In previous posts I showed you in brief how to implement logistic regression using OpenCL and .NET. Unfortunately, that implementation is far from optimal. In fact, it works faster on CPU than on GPU. Let's find out how to make it run faster on my AMD Radeon 5870.

Let's look at float4-optimized grad1 kernel function from part 1:

kernel void grad14(global read_only float* X, global read_only float* Y, 
                        global read_only float4* theta, global write_only float* o, int feature_count)
{
    int j = get_global_id(0);        
    float4 s = 0.0;    
    global float4* x4 = (global float4*)(X+j*feature_count);    
    for(int i=0;i<feature_count>>2;++i)
    {
        s += x4[i] * theta[i];
    }
    o[j] = sigmoid(s.x+s.y+s.z+s.w) - Y[j];
}

It runs 4.5 times faster than float version, but if we look at performance counters collected by AMD APP Profiler, we'll see that FetchUnitStalled is quite high. That means that we've got channel/bank conflicts. Problem is that on GPU we want adjacent work items (e.g. threads) to access adjacent memory addresses. (Refer to AMD APP Programming Guide for details.) To do so, we need to transpose X:

kernel void grad1_ns4(global read_only float* Xtranspose, global read_only float4* Y, 
                       global read_only float* theta, global write_only float4* o, int feature_count, int Xtransposestride)
{
    int j = get_global_id(0);        
    float4 s = 0.0;        
    for(int i=0,k=0;i<feature_count;++i,k+=Xtransposestride)
    {        
        float4 x4 = ((global float4*)(Xtranspose+k))[j];
        s += x4 * theta[i];
    }    
    o[j] = sigmoid4(s) - Y[j];
}

Kernel function grad1_ns4() runs 3 times faster than grad14(). That looks ok, so let's turn our attention to grad2 function.

Let's take grad2 variant that already makes use of transposed X and float4 optimizations:

kernel void grad2_ns(global read_only float* X, global read_only float* o, 
                        global float4* theta, int example_count, float alpha, int Xstride)
{
    int i = get_global_id(0);
    
    float4 s = 0.0;
    
    for(int j=0,k=0;j<example_count;j++,k+=Xstride)
    {
        float4 x4 = ((global float4*)(X+k))[i];
        s += x4 * o[j];
    }    

    theta[i] -= alpha * s / example_count;    
}

Main problem with this function lies with the fact that usually feature count is too low to fully load the device. In my case I have only 292 features. With float4 optimization it's reduced to 73 workitems. But my Radeon 5870 has 20 compute units, each capable of executing 64 work items.
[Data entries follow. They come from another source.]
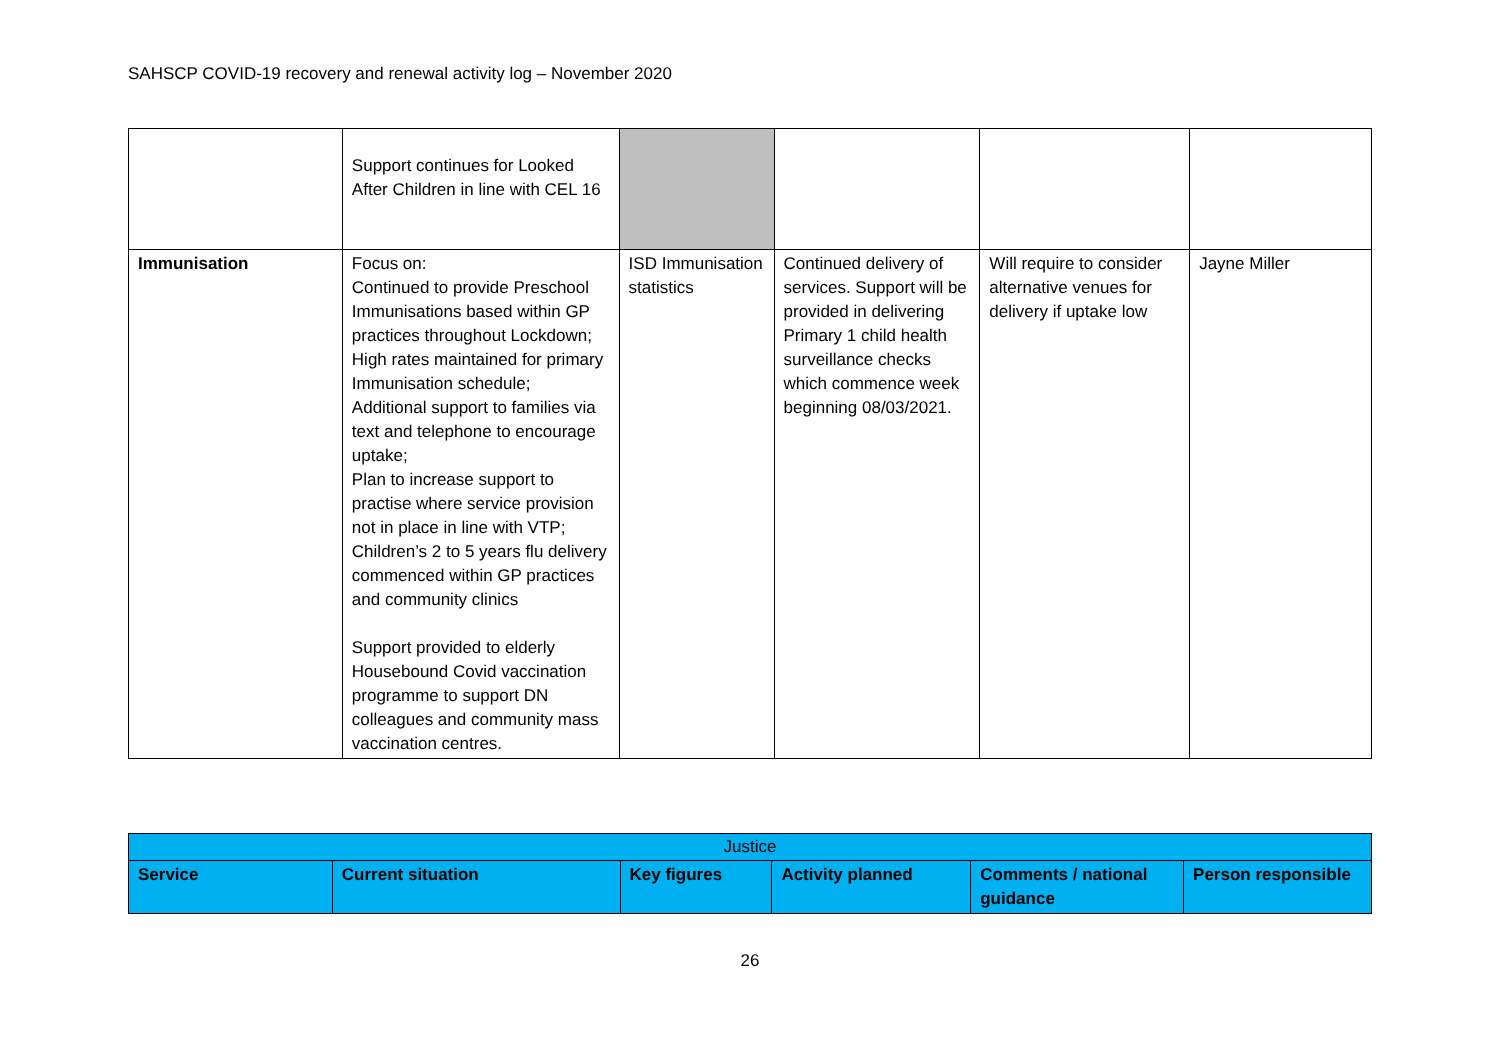SAHSCP COVID-19 recovery and renewal activity log – November 2020
| | Support continues for Looked After Children in line with CEL 16 | | | | |
| Immunisation | Focus on: Continued to provide Preschool Immunisations based within GP practices throughout Lockdown; High rates maintained for primary Immunisation schedule; Additional support to families via text and telephone to encourage uptake; Plan to increase support to practise where service provision not in place in line with VTP; Children’s 2 to 5 years flu delivery commenced within GP practices and community clinics Support provided to elderly Housebound Covid vaccination programme to support DN colleagues and community mass vaccination centres. | ISD Immunisation statistics | Continued delivery of services. Support will be provided in delivering Primary 1 child health surveillance checks which commence week beginning 08/03/2021. | Will require to consider alternative venues for delivery if uptake low | Jayne Miller |
| Justice | | | | | |
| Service | Current situation | Key figures | Activity planned | Comments / national guidance | Person responsible |
26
To fully load GPU we need 20*64=1280 workitems. That means 5120 features! In case we do not have such a number of features, we need to increase workitem count somehow.

To do so we are going to use local memory and workgroups. Local memory is local to a compute unit, it's shared between all workitems in a workgroup, and it's fast. To keep things easy let's make sure that our example count is a multiple of 64 (I just sample extra items from existing example set). Now we can schedule our kernel like this:

commands.Execute(kernelB, null, new long[] { featureCount/4, 64 }, long[] { 1, 64 }, null);

And the kernel function becomes:

#define SZ 64

kernel void grad2_ns_loc(global read_only float* X, global read_only float* o, 
                            global float4* theta, int example_count, float alpha, int Xstride)
{
    int i = get_global_id(0);       
    int loc = get_local_id(1);        
    
    float4 ls = 0.0;            
    for(int j=0;j<example_count;j+=SZ)
    {        
        float4 x4 = ((global float4*)(X+(j+loc)*Xstride))[i];
        ls += x4 * o[j+loc];        
    }

    local float4 sum[SZ]; // allocate local memory
    sum[loc] = ls;    

    // make sure all work items in the group
    // finished executing sum[loc] = ls
    barrier(CLK_LOCAL_MEM_FENCE);
    
    if(loc == 0)
    {        
        float4 s = 0.0;
        for(int k=0;k<SZ;k++)
        {
            s+=sum[k];
        }
        theta[i] -= s * alpha / example_count;
    }
}

Now we have 64 times more work items and that's enough to fully load Cypress GPU. In case of 292 features it results in ten times faster execution. Performance counters shows fetch stalls for both local and global memory, so I guess, it can be improved further, but I'm going to stop here. My benchmark shows now that it's 17 times faster on GPU than on CPU so I'm satisfied for now.

Sunday, May 6, 2012

Logistic regression with OpenCL and .NET [part 2 of 4]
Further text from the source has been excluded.